A quiver in his throat was the only perceptible reaction for a few moments. “Is it better for the infant?” he asked finally.

“I don’t know. But it’s better for me. Naturally if the child should turn out not to be a boy, I shall readmit you to my bed until you beget an heir.”

Sebastian didn’t give a damn about begetting an heir. Did she mean that the only way he’d be allowed
to make love to her was if she kept on producing girls? And forget the future. The birth was months off.

“Why?” he said. He wanted to assure her that with experience he would become a better bed partner.

“I’m sorry,” Diana said. “But I can’t forgive your shabby behavior. I hope I may be able to in the future.”

That poured cold water on any inclination he had to beg.
His
shabby behavior! Yes, he’d been wrong. Very well. He was willing to admit it.
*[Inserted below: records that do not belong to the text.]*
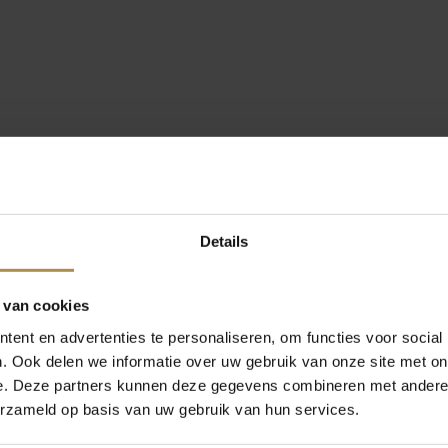
Details
 van cookies
ent en advertenties te personaliseren, om functies voor social
. Ook delen we informatie over uw gebruik van onze site met on
e. Deze partners kunnen deze gegevens combineren met andere i
erzameld op basis van uw gebruik van hun services.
Like a man.

“I owe you an apology for what happened at Markley Chase,” he said. “I should not have behaved as I did.”

“You mean seducing me for reasons of petty revenge?” He nodded.

“Don’t you think that was a little excessive? All I did was make you kiss me. Was that such a dreadful sin?”

Pride wouldn’t let him protest how much that kiss had meant, or how devastating had been the discovery that she was trifling with him. “Again, I apologize.”

“And I apologize for the original bet. It was a jest in poor taste and I have long regretted it. And I suppose I’m sorry about the books, too, though under the circumstances I do believe you deserved that.”

All he could manage was a nod.

She sighed. “I feel like we are a pair of children, forced by our mothers to make up our differences, to utter apologies that we don’t mean because there is no true forgiveness. Perhaps like children we can forget in a day or two.”

She tilted her head at him, expecting a response. “Since we are to be married,” he said, “it would be better if we were on cordial terms.” There! That was a sensible and mature aspiration.

“I can’t argue with you. Nevertheless, I’m not yet ready to engage in normal marital relations.”

“I would never force myself on you,” he said coldly. “Am I permitted to state a condition of my own?”

“That would only be fair.”

He was about to ask her for the books, but his mind rebelled. The pleasure in owning them would be tainted by being obtained as part of this bitter fight. He didn’t want them as spoils of war. Let her give them to Blakeney, rather. See how the boob enjoyed such an esoteric gift.

Blakeney.

Blakeney wanted to marry Diana. Blakeney was presumably going to be quite sorry when she broke their engagement. And furious when he learned his cousin had stolen her from under his nose.

“It doesn’t matter,” he said. “I have no condition.”

“You summoned me. What can I do for you?” Blake gave her a careless kiss on the cheek and dropped a long narrow package into her lap.